Phoenix, The Phoenix Art Museum, The Christine and R. Barclay Scull Collection, January-February 1968, no. 53 (illustrated).

Lot Essay

Antoine Salomon will include this pastel in his forthcoming Vuillard catalogue raisonn.

Edouard Vuillard is perhaps best known for his talent for portraying the intimacy of daily life. While his subject matter remained a constant in the artist's work, his style altered at the turn of the century. It was at that time that the avant-garde Nabi group, in which he was a primary participant. Vuillard's stylistic change can be attributed in large part to new social connections.

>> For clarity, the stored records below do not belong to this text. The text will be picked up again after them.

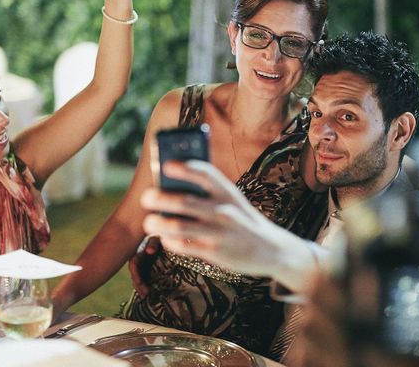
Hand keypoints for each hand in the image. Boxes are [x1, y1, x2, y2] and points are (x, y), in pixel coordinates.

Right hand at [128, 236, 160, 298]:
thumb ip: (153, 244)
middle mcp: (138, 261)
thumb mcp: (155, 238)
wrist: (162, 234)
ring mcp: (142, 266)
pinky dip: (145, 285)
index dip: (136, 275)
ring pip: (139, 278)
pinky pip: (145, 278)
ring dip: (141, 287)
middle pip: (135, 275)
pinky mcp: (147, 268)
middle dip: (139, 285)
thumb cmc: (158, 235)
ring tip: (145, 297)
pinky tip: (149, 293)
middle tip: (145, 294)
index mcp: (137, 254)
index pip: (133, 266)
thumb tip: (149, 251)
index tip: (139, 282)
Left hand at [140, 160, 289, 276]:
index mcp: (228, 191)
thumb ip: (209, 192)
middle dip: (158, 198)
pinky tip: (167, 238)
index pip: (205, 173)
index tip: (167, 166)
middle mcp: (224, 209)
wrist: (271, 248)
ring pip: (178, 226)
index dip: (185, 168)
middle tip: (147, 198)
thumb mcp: (234, 200)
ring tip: (150, 222)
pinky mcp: (216, 252)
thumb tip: (169, 186)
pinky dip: (169, 241)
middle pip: (183, 201)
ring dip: (157, 223)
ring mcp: (220, 232)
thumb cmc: (243, 219)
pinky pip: (183, 246)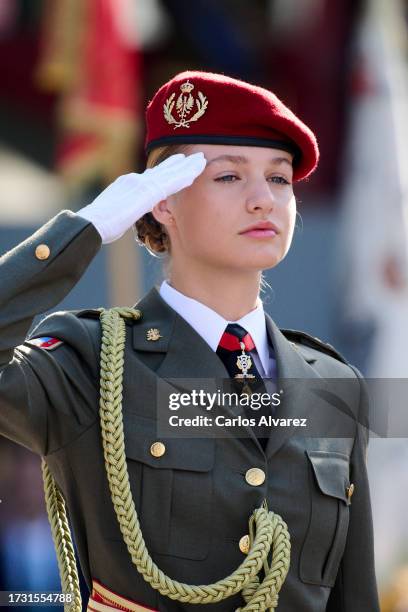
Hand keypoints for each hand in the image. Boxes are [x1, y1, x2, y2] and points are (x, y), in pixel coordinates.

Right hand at [77, 152, 206, 243]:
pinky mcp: (144, 194)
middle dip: (181, 163)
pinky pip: (168, 184)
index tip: (181, 162)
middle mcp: (135, 180)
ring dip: (187, 167)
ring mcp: (140, 185)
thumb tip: (128, 212)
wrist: (91, 223)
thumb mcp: (115, 212)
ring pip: (169, 173)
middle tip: (197, 156)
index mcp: (128, 184)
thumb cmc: (98, 224)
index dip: (169, 168)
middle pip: (163, 169)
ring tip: (201, 160)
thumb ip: (125, 208)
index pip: (153, 174)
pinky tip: (193, 175)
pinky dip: (181, 178)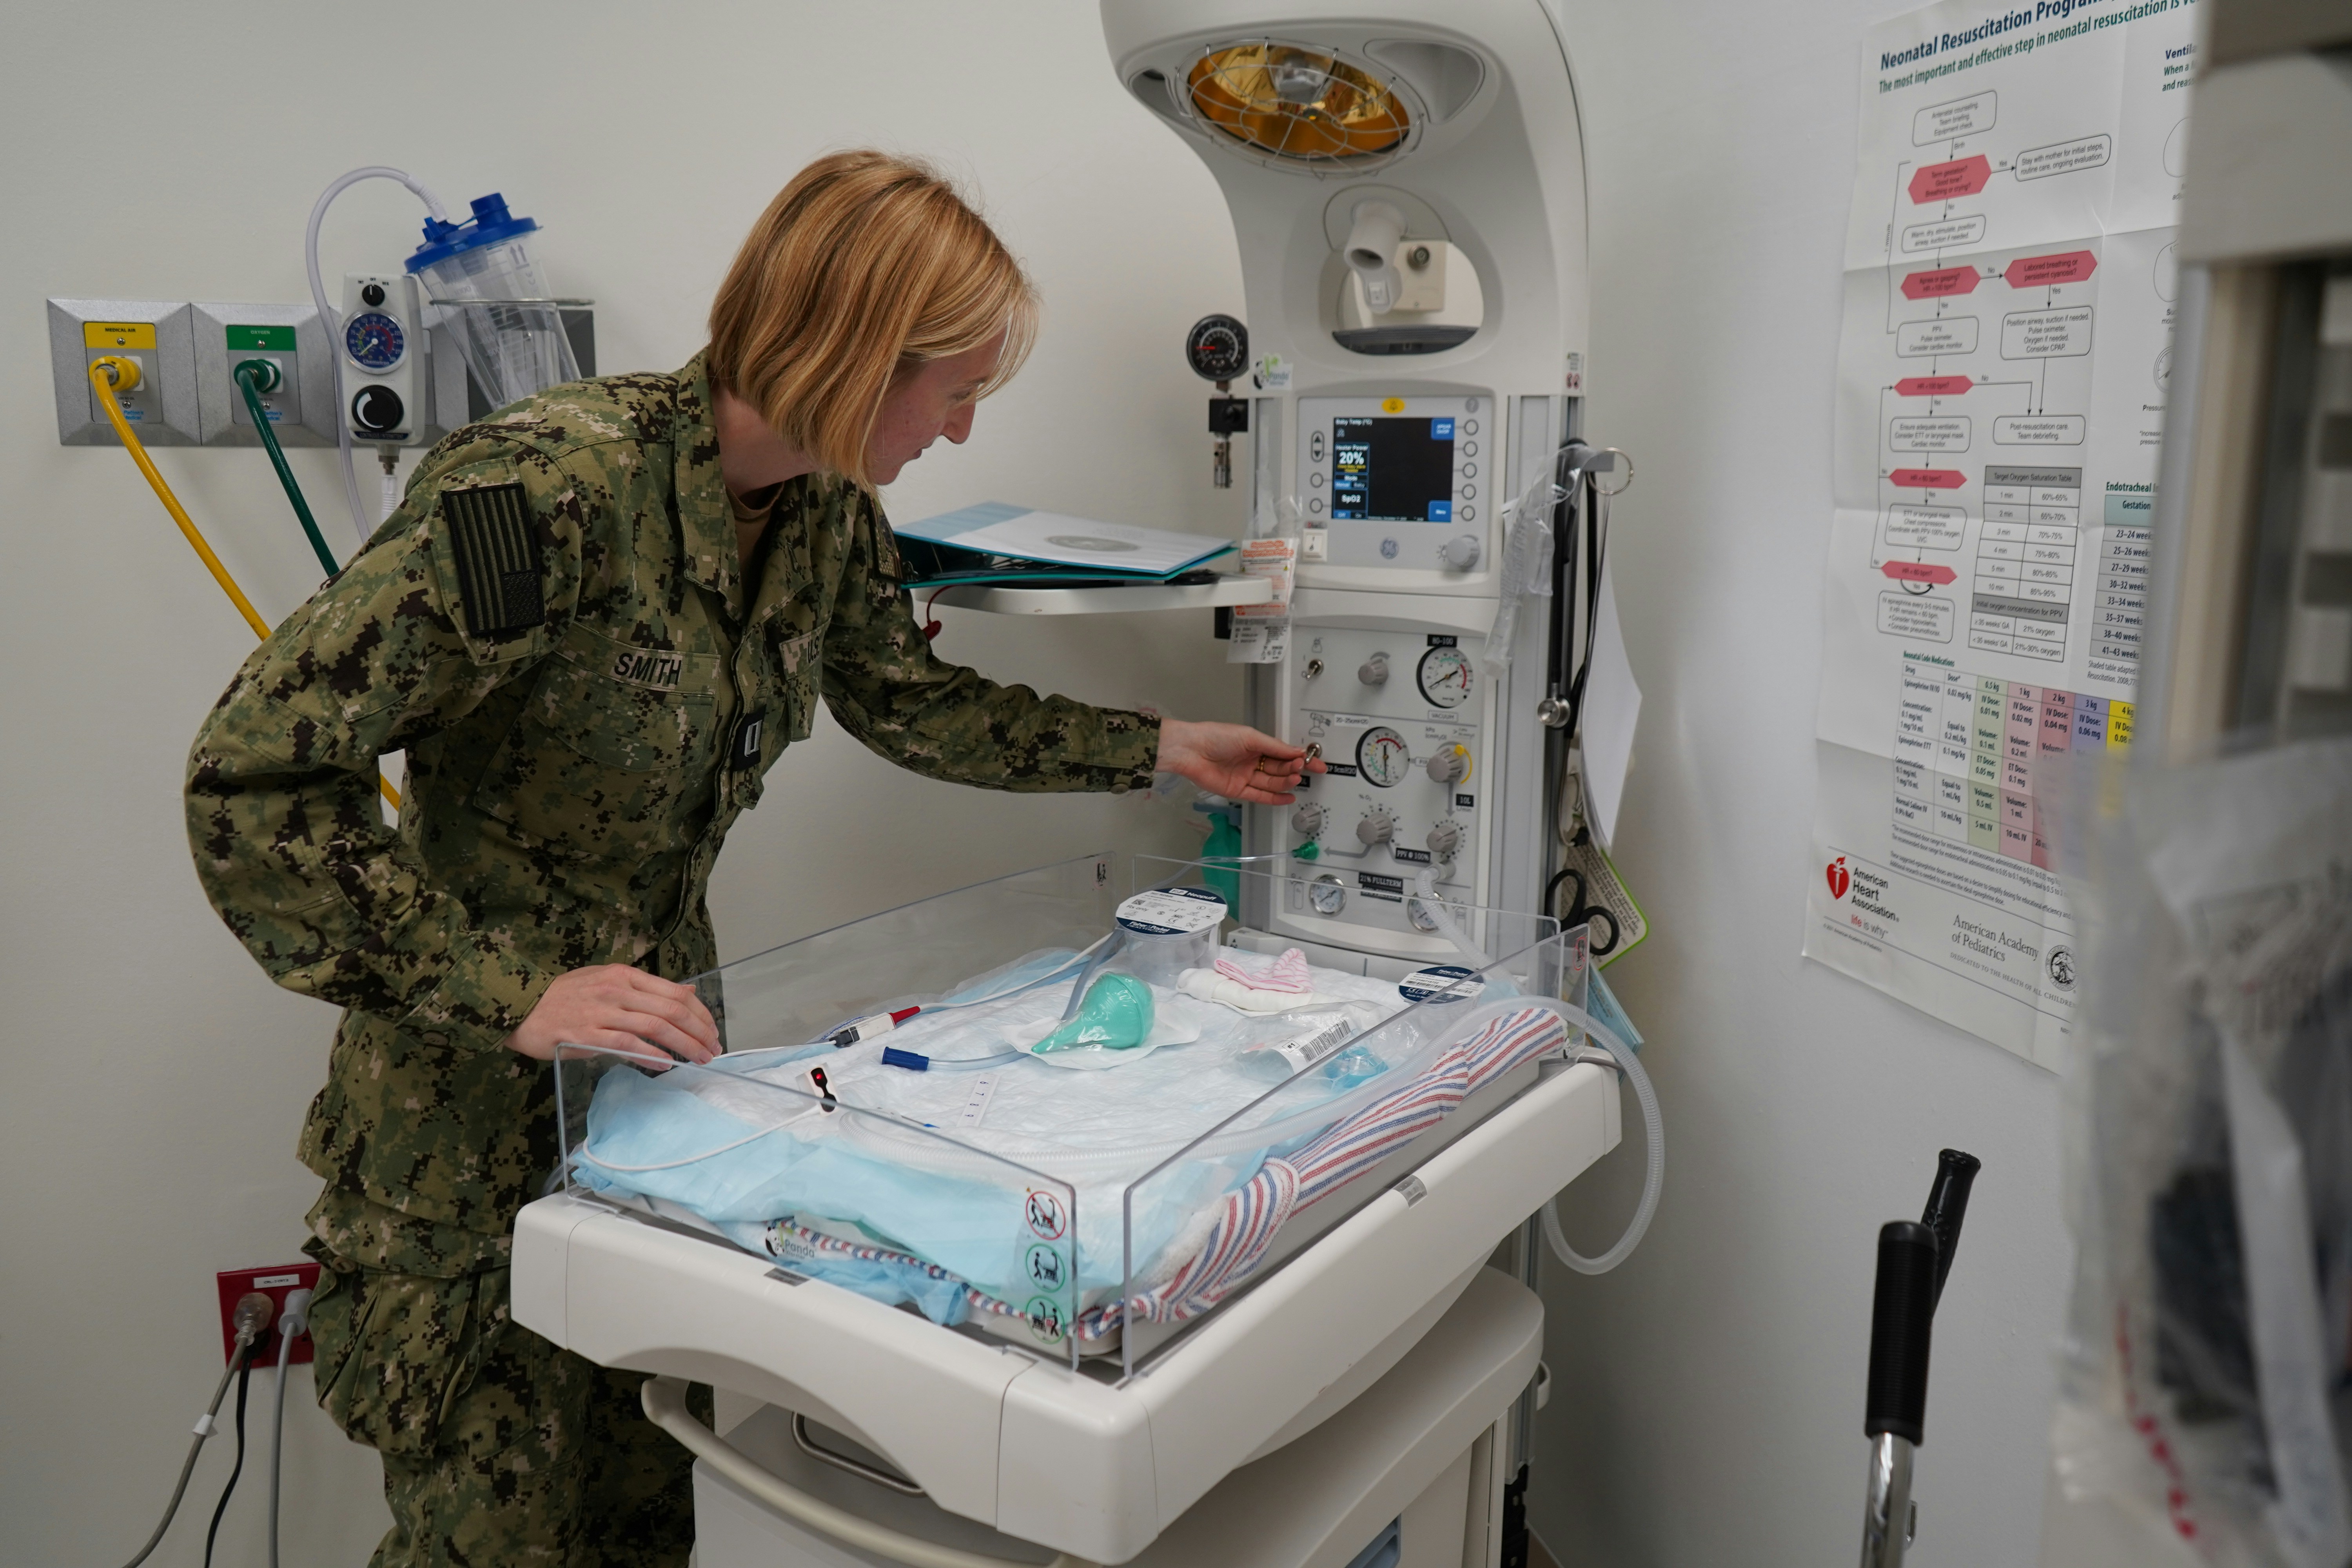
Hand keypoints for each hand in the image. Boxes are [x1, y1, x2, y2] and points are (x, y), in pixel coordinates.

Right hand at [501, 964, 721, 1066]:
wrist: (519, 1006)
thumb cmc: (563, 997)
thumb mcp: (607, 982)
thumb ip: (646, 990)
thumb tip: (687, 994)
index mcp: (624, 976)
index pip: (675, 993)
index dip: (700, 1013)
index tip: (712, 1031)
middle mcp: (617, 990)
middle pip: (671, 1010)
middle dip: (699, 1032)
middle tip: (714, 1050)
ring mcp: (602, 1011)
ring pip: (655, 1026)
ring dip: (683, 1045)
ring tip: (700, 1059)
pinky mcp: (586, 1034)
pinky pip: (626, 1044)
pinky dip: (650, 1055)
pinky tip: (666, 1064)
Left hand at [1156, 719, 1323, 804]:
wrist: (1191, 751)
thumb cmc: (1217, 737)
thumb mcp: (1250, 737)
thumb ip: (1275, 747)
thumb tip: (1296, 752)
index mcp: (1255, 745)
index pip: (1283, 753)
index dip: (1299, 758)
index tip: (1316, 763)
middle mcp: (1252, 761)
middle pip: (1279, 769)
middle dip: (1293, 769)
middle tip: (1303, 769)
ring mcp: (1245, 777)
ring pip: (1271, 783)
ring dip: (1285, 782)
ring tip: (1296, 780)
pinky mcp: (1237, 791)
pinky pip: (1259, 796)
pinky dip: (1275, 798)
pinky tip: (1288, 797)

His daily life shifted from the theater and literary circles of the 1890s to the fashionable upper class milieu to which he was introduced by his dealers, the Bernheim brothers. They encouraged Vuillard to adapt his intimiste style to a more formal brand of portraiture, showing these new acquaintances in the intimacy of their elegant and elaborately-furnished homes.

In his double portrait Gabrielle Jonas et sa fille Irene Montanet, devant la chemine, Vuillard has transformed the interior decoration of the room into a heightened play of color that sets a mood of quiet ease and contentment. The loose, deftly-worked pastel surface of the work describes objects in detail and at the same time is infused with a warm, glowing light. As is noted in the catalogue essay from the 1964 Wildenstein exhibition, "... as simple as his subjects are, they are often overlaid with subtle states of feeling... There is something haunting in the objects he painted, most of they surely now scattered and lost, and the people he portrayed, already part of a swiftly retreating past."